Saraswati Mandir, also known as Sarika Sadan or Narmad House, is a writer's house museum in Surat, Gujarat, India. It was built by Gujarati poet Narmad in 1866. In 2015, the house was renovated and converted into museum and memorial house dedicated to Narmad.

==History==
Narmad lived at Surat and he bought land opposite his ancestral house in Amliran street in Gopipura neighbourhood of Surat at the cost of ₹600. He started construction of new house along with renovation of old one in January 1866 which was completed in September 1866. He named it Saraswati Mandir and used it for writing and research. The construction of house exacerbated his financial problem.

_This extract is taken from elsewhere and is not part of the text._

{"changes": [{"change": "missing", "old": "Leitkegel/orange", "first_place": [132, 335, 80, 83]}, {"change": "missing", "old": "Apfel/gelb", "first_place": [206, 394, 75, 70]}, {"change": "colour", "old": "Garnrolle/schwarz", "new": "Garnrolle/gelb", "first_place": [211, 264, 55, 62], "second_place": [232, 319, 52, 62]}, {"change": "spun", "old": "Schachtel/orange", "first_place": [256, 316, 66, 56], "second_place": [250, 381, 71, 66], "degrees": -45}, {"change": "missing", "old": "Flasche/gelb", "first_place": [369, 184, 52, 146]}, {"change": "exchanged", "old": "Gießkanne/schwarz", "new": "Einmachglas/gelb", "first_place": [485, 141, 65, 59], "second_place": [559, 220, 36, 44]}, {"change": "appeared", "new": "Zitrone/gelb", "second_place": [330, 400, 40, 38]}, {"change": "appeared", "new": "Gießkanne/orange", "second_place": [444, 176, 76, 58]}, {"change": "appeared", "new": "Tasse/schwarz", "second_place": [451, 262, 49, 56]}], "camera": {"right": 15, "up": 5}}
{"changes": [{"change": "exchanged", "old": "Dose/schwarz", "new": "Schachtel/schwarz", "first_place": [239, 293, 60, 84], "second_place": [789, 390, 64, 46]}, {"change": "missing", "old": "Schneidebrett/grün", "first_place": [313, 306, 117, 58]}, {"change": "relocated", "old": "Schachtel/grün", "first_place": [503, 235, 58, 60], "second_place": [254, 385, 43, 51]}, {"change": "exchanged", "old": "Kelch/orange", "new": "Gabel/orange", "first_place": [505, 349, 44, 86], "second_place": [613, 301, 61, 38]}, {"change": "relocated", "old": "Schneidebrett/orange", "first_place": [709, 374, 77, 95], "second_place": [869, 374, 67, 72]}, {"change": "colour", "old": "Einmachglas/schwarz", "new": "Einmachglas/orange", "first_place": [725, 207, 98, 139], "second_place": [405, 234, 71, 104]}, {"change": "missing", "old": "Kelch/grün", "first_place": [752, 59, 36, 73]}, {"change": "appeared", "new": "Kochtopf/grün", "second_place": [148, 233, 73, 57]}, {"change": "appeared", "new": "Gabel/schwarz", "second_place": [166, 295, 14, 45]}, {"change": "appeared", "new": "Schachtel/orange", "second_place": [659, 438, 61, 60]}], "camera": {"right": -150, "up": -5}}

The house was later purchased by Jatashankar Trivedi. Subsequently, it was purchased by Gajendrashankar Lalshankar Pandya as his eldest daughter Sarika insisted to purchase it. He expanded the house and constructed extension in the southern one-third part and added tin roof above the house. He renamed it Sarika Sadan after the name of his eldest daughter. After his death, his wife Kailash continued to reside there. They wanted to sell the house but the local residents and Narmad's fans opposed and wanted it to be converted into museum or library. The Surat Municipal Corporation purchased it and handed over it to Kavi Narmad Yugavart Trust which was dedicated to publication and preservation of works of Narmad, on 24 August 1992, the birth anniversary of Narmad. They partially restored and converted it into memorial but later handed it back to Surat Municipal Corporation. The house stayed neglected until some renovation in 2010s.

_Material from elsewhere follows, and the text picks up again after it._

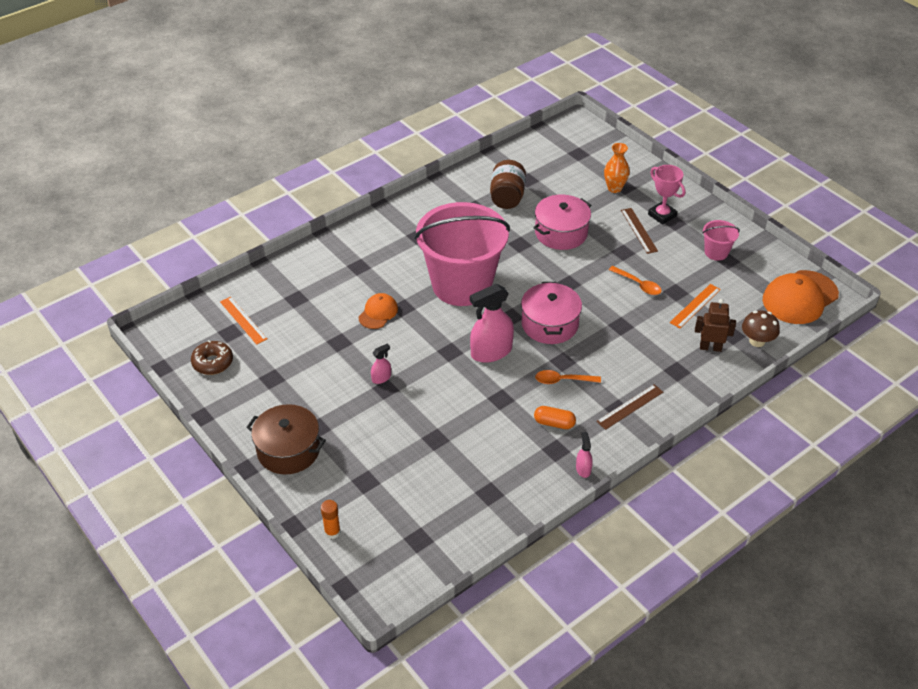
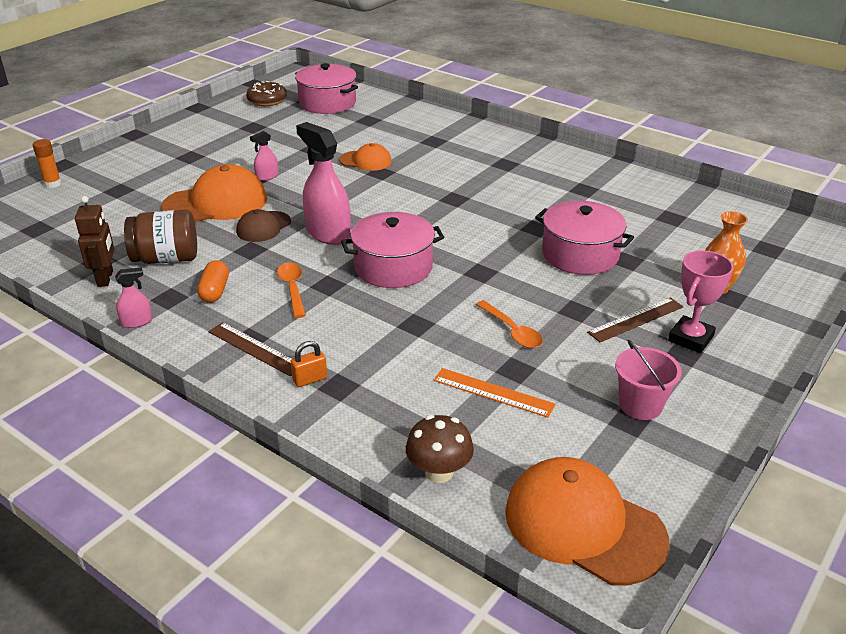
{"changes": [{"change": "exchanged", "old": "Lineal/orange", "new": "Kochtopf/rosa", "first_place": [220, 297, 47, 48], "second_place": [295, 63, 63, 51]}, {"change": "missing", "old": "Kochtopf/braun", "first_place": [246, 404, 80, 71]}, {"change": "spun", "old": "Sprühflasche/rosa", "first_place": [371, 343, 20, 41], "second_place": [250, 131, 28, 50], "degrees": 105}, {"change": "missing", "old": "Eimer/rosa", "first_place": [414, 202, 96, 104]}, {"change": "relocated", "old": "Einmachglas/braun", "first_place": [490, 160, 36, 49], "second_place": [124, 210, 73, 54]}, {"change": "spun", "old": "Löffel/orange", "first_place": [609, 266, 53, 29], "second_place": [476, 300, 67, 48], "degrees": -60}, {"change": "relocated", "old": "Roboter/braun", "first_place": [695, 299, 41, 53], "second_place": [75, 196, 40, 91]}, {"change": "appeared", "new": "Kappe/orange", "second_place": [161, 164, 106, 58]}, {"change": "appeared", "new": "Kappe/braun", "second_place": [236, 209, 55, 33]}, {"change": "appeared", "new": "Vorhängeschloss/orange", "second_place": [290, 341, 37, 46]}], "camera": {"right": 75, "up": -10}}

The Surat Municipal Corporation started renovation, restoration and preservation of house to its original form in 2014. They removed the extension and replaced decayed wooden parts, roof and flooring. The renovated house was converted into museum and articles and information about Narmad's life, family and works are put on display. The ground floor has the bust of Narmad. It also houses his books and some furniture used by him. The project cost ₹35 lakh.

The museum was opened to public on 24 August 2015, the 182nd birth anniversary of Narmad.

=== Replica ===
The replica of Sarika Sadan was constructed at the Veer Narmad South Gujarat University at the cost of ₹1.5 crore and named Narmad Smriti Bhavan. It was also opened on 24 August 2015. It houses handwritten manuscripts and some belongings of Narmad.

==Architecture==
The original single storeyed house was spread in an area of 102 m2. It had framework made of wood and the walls made of bricks. The walls were plastered with limestone. Its floor was tiled with Kota stone with shiny finish. It had sloped roof with Mangalore tiles.